You are encouraged to contribute if you are:
- An inference engine developer or advanced user
- Running a backend successfully in real environments
- Experimenting with new hardware, accelerators, or runtimes
- Interested in sharing a useful backend with the community
Before submitting a backend, make sure:
- It can run in a container and serve APIs
- You know how to start it with a command
- It exposes a health or API endpoint GPUStack can check
- You understand its model compatibility at a basic level
That’s enough to get started.
- Fork this repository
- Create a new directory for your backend
- Add
spec.yaml,README.mdandlogo.png(Refer tospec-template.yamlfor an example) - Open a Pull Request
In your PR description, briefly explain:
- What problem this backend solves
- Who maintains it
- Whether it is used in real environments
By contributing a backend, you agree to:
- Own its long-term maintenance
- Fix obvious breakages when possible
- Update documentation if behavior changes
Backends that become unmaintained may be marked accordingly or removed.
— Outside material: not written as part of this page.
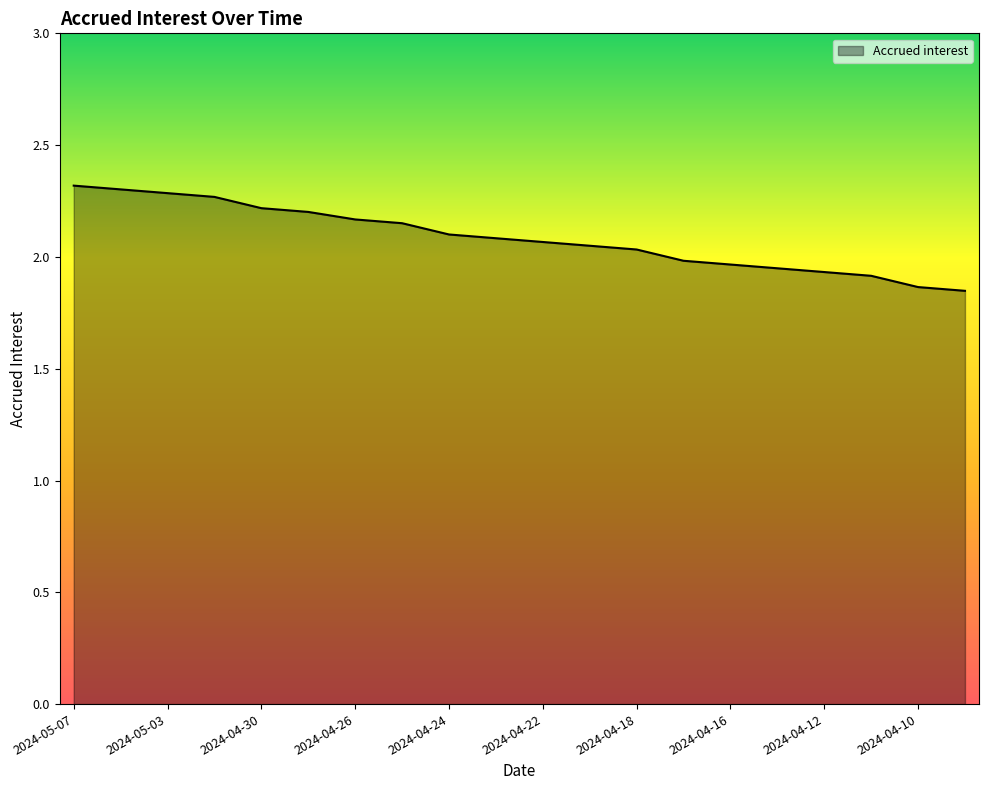

What is the difference between the second highest and second lowest values?

0.4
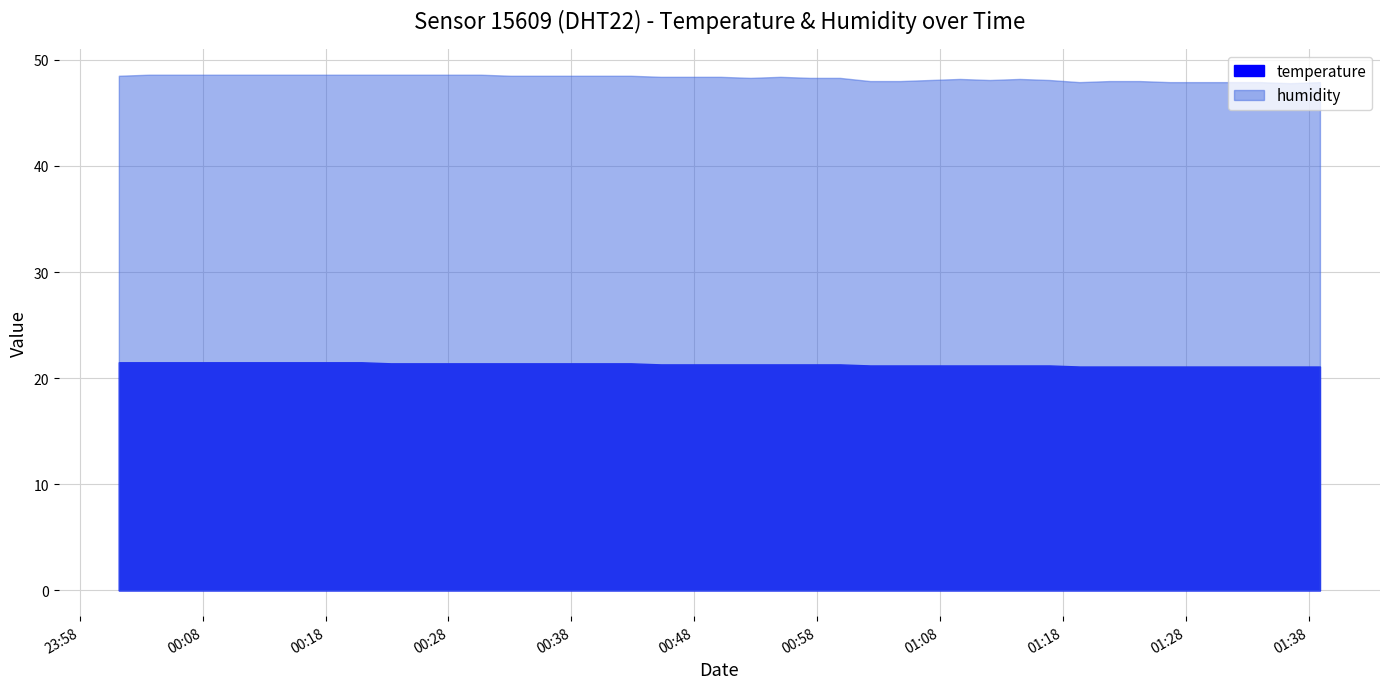

Which series has the largest total across all categories?

humidity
- Built-in backends are maintained by GPUStack core
- Community backends live in this repository and are community-owned
Outstanding community backends — proven through real usage, adoption, and close integration — may be promoted to Built-in backends in the future.
This repository helps GPUStack remain:
- Neutral and extensible
- Open to innovation
- Scalable without overloading core maintainers
If you build a useful inference backend, this is where it can naturally connect with GPUStack users and grow.
We look forward to your contributions.